CDC tracking 279 U.S. pregnant women with possible Zika infections
By Meghan Rosen
Nearly 300 pregnant women in the United States show laboratory evidence of Zika virus infection.
The U.S. Centers for Disease Control and Prevention is monitoring 279 pregnant women, including 122 in U.S. territories, the government agency reported at a news conference May 20.
Those numbers are way up compared with previous counts: Last week, the CDC tallied 47 cases in the states and 65 in the territories. The increase reflects a change in reporting, rather than a spike in new cases, said CDC epidemiologist Margaret Honein, who heads the agency’s birth defects branch.
Before today, the CDC report included only pregnant women who had both positive lab test results and either symptoms or pregnancy complications linked to Zika.
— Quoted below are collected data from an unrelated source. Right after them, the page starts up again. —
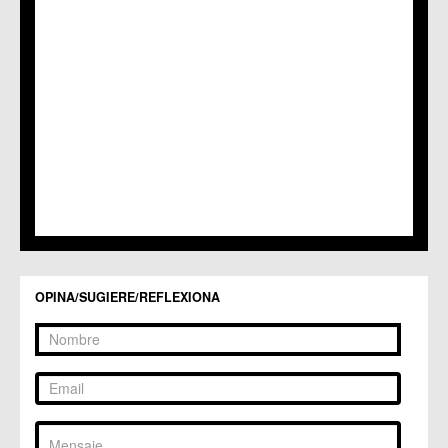
C.M. Patiño
C.M. Puebla de Soto
C.C. Puente Tocinos
C.C. San Ginés
C.C. Sangonera la Seca
C.M. Sangonera la Verde
C.M. Santa Cruz
C.M. Santiago y Zaraiche
C.M. Santo Ángel
C.C. Sucina
C.C. Torreagüera
C.M. Valladolises
C.C. Zarandona
C.C. Zeneta
OPINA/SUGIERE/REFLEXIONA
The new tally includes women without symptoms of infection.
“We’ve learned a lot in the past four months,” Honein said. Scientists have reported that asymptomatic mothers have given birth to Zika-infected babies with microcephaly or other birth defects, she said.
So far, less than a dozen of the 279 U.S. pregnancies have had adverse outcomes, but the agency wouldn’t specify what those outcomes were, or how many women have given birth, miscarried or terminated their pregnancies.
In the United States, Honein said, microcephaly typically affects six per 10,000 infants.